Copy each of the lines below word for word, keeping their order.

(Beginning of Records)

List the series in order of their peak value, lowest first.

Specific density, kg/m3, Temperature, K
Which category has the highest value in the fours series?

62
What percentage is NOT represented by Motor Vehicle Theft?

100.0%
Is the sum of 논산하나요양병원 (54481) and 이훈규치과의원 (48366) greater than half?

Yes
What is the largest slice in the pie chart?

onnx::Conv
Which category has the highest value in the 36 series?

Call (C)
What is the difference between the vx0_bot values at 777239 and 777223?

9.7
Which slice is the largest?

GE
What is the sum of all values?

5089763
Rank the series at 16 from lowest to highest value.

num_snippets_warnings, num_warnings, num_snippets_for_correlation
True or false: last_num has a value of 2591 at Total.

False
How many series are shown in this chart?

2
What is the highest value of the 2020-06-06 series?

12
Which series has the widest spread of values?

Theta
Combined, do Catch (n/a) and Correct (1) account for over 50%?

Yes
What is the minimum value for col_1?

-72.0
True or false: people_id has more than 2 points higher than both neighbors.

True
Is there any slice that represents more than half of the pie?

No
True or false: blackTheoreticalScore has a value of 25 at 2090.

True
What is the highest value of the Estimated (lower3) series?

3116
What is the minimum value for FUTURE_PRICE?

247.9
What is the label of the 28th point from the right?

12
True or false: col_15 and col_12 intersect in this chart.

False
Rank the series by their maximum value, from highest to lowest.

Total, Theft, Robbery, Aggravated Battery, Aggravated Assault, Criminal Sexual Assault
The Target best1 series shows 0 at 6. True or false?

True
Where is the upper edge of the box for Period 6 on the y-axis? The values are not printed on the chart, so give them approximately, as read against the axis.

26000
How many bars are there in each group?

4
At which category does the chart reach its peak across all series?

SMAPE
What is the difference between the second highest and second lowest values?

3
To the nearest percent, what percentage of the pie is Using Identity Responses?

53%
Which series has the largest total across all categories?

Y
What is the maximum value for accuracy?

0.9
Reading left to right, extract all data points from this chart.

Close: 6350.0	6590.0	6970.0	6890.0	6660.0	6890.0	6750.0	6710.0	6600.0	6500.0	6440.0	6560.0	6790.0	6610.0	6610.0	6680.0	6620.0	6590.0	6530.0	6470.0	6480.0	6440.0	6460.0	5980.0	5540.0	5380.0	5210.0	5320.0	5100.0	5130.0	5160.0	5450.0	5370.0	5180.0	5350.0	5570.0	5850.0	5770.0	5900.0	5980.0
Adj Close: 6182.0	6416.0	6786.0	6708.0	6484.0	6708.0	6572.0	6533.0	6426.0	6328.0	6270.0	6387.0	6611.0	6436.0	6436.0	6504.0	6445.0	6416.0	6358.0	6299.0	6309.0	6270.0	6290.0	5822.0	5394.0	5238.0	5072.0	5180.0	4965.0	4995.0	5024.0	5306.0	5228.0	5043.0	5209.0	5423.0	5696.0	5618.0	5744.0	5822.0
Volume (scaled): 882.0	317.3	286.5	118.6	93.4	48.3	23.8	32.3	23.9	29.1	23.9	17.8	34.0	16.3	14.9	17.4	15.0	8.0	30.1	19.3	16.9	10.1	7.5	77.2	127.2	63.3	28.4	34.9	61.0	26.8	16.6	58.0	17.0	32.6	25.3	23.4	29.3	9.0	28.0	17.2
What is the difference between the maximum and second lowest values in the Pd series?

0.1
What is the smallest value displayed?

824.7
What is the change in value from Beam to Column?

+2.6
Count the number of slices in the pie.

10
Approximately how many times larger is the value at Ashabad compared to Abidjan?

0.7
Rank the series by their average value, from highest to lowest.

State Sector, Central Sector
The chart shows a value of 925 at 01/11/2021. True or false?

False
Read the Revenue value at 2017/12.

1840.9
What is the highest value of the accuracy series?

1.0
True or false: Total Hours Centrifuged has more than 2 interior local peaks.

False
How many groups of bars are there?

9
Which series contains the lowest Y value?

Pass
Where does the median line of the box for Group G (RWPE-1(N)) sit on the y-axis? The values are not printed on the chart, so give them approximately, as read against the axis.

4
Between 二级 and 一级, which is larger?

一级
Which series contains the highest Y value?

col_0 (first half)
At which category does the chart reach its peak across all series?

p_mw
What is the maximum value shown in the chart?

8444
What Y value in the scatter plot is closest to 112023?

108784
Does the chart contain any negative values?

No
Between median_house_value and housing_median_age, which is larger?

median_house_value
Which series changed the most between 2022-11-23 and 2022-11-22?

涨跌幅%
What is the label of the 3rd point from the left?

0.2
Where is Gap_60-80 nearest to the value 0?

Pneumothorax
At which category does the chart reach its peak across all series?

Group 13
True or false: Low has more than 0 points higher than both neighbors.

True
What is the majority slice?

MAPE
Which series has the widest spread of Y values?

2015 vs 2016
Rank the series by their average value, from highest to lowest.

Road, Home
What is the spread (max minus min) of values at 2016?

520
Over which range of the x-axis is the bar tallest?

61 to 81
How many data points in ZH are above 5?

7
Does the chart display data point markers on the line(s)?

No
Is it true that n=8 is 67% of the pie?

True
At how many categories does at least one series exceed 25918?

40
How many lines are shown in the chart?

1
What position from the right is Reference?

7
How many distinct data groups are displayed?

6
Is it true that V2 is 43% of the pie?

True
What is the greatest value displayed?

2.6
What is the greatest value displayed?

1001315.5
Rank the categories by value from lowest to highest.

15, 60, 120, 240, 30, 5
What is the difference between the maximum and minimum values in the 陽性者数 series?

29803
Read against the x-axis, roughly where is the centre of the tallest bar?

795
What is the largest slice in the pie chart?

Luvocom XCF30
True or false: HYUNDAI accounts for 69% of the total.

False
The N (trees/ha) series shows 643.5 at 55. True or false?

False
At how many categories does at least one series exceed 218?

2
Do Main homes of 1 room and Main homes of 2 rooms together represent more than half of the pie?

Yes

(End of Records)

• [Task output]:
List the series in order of their peak value, lowest first.

Specific density, kg/m3, Temperature, K
Which category has the highest value in the fours series?

62
What percentage is NOT represented by Motor Vehicle Theft?

100.0%
Is the sum of 논산하나요양병원 (54481) and 이훈규치과의원 (48366) greater than half?

Yes
What is the largest slice in the pie chart?

onnx::Conv
Which category has the highest value in the 36 series?

Call (C)
What is the difference between the vx0_bot values at 777239 and 777223?

9.7
Which slice is the largest?

GE
What is the sum of all values?

5089763
Rank the series at 16 from lowest to highest value.

num_snippets_warnings, num_warnings, num_snippets_for_correlation
True or false: last_num has a value of 2591 at Total.

False
How many series are shown in this chart?

2
What is the highest value of the 2020-06-06 series?

12
Which series has the widest spread of values?

Theta
Combined, do Catch (n/a) and Correct (1) account for over 50%?

Yes
What is the minimum value for col_1?

-72.0
True or false: people_id has more than 2 points higher than both neighbors.

True
Is there any slice that represents more than half of the pie?

No
True or false: blackTheoreticalScore has a value of 25 at 2090.

True
What is the highest value of the Estimated (lower3) series?

3116
What is the minimum value for FUTURE_PRICE?

247.9
What is the label of the 28th point from the right?

12
True or false: col_15 and col_12 intersect in this chart.

False
Rank the series by their maximum value, from highest to lowest.

Total, Theft, Robbery, Aggravated Battery, Aggravated Assault, Criminal Sexual Assault
The Target best1 series shows 0 at 6. True or false?

True
Where is the upper edge of the box for Period 6 on the y-axis? The values are not printed on the chart, so give them approximately, as read against the axis.

26000
How many bars are there in each group?

4
At which category does the chart reach its peak across all series?

SMAPE
What is the difference between the second highest and second lowest values?

3
To the nearest percent, what percentage of the pie is Using Identity Responses?

53%
Which series has the largest total across all categories?

Y
What is the maximum value for accuracy?

0.9
Reading left to right, extract all data points from this chart.

Close: 6350.0	6590.0	6970.0	6890.0	6660.0	6890.0	6750.0	6710.0	6600.0	6500.0	6440.0	6560.0	6790.0	6610.0	6610.0	6680.0	6620.0	6590.0	6530.0	6470.0	6480.0	6440.0	6460.0	5980.0	5540.0	5380.0	5210.0	5320.0	5100.0	5130.0	5160.0	5450.0	5370.0	5180.0	5350.0	5570.0	5850.0	5770.0	5900.0	5980.0
Adj Close: 6182.0	6416.0	6786.0	6708.0	6484.0	6708.0	6572.0	6533.0	6426.0	6328.0	6270.0	6387.0	6611.0	6436.0	6436.0	6504.0	6445.0	6416.0	6358.0	6299.0	6309.0	6270.0	6290.0	5822.0	5394.0	5238.0	5072.0	5180.0	4965.0	4995.0	5024.0	5306.0	5228.0	5043.0	5209.0	5423.0	5696.0	5618.0	5744.0	5822.0
Volume (scaled): 882.0	317.3	286.5	118.6	93.4	48.3	23.8	32.3	23.9	29.1	23.9	17.8	34.0	16.3	14.9	17.4	15.0	8.0	30.1	19.3	16.9	10.1	7.5	77.2	127.2	63.3	28.4	34.9	61.0	26.8	16.6	58.0	17.0	32.6	25.3	23.4	29.3	9.0	28.0	17.2
What is the difference between the maximum and second lowest values in the Pd series?

0.1
What is the smallest value displayed?

824.7
What is the change in value from Beam to Column?

+2.6
Count the number of slices in the pie.

10
Approximately how many times larger is the value at Ashabad compared to Abidjan?

0.7
Rank the series by their average value, from highest to lowest.

State Sector, Central Sector
The chart shows a value of 925 at 01/11/2021. True or false?

False
Read the Revenue value at 2017/12.

1840.9
What is the highest value of the accuracy series?

1.0
True or false: Total Hours Centrifuged has more than 2 interior local peaks.

False
How many groups of bars are there?

9
Which series contains the lowest Y value?

Pass
Where does the median line of the box for Group G (RWPE-1(N)) sit on the y-axis? The values are not printed on the chart, so give them approximately, as read against the axis.

4
Between 二级 and 一级, which is larger?

一级
Which series contains the highest Y value?

col_0 (first half)
At which category does the chart reach its peak across all series?

p_mw
What is the maximum value shown in the chart?

8444
What Y value in the scatter plot is closest to 112023?

108784
Does the chart contain any negative values?

No
Between median_house_value and housing_median_age, which is larger?

median_house_value
Which series changed the most between 2022-11-23 and 2022-11-22?

涨跌幅%
What is the label of the 3rd point from the left?

0.2
Where is Gap_60-80 nearest to the value 0?

Pneumothorax
At which category does the chart reach its peak across all series?

Group 13
True or false: Low has more than 0 points higher than both neighbors.

True
What is the majority slice?

MAPE
Which series has the widest spread of Y values?

2015 vs 2016
Rank the series by their average value, from highest to lowest.

Road, Home
What is the spread (max minus min) of values at 2016?

520
Over which range of the x-axis is the bar tallest?

61 to 81
How many data points in ZH are above 5?

7
Does the chart display data point markers on the line(s)?

No
Is it true that n=8 is 67% of the pie?

True
At how many categories does at least one series exceed 25918?

40
How many lines are shown in the chart?

1
What position from the right is Reference?

7
How many distinct data groups are displayed?

6
Is it true that V2 is 43% of the pie?

True
What is the greatest value displayed?

2.6
What is the greatest value displayed?

1001315.5
Rank the categories by value from lowest to highest.

15, 60, 120, 240, 30, 5
What is the difference between the maximum and minimum values in the 陽性者数 series?

29803
Read against the x-axis, roughly where is the centre of the tallest bar?

795
What is the largest slice in the pie chart?

Luvocom XCF30
True or false: HYUNDAI accounts for 69% of the total.

False
The N (trees/ha) series shows 643.5 at 55. True or false?

False
At how many categories does at least one series exceed 218?

2
Do Main homes of 1 room and Main homes of 2 rooms together represent more than half of the pie?

Yes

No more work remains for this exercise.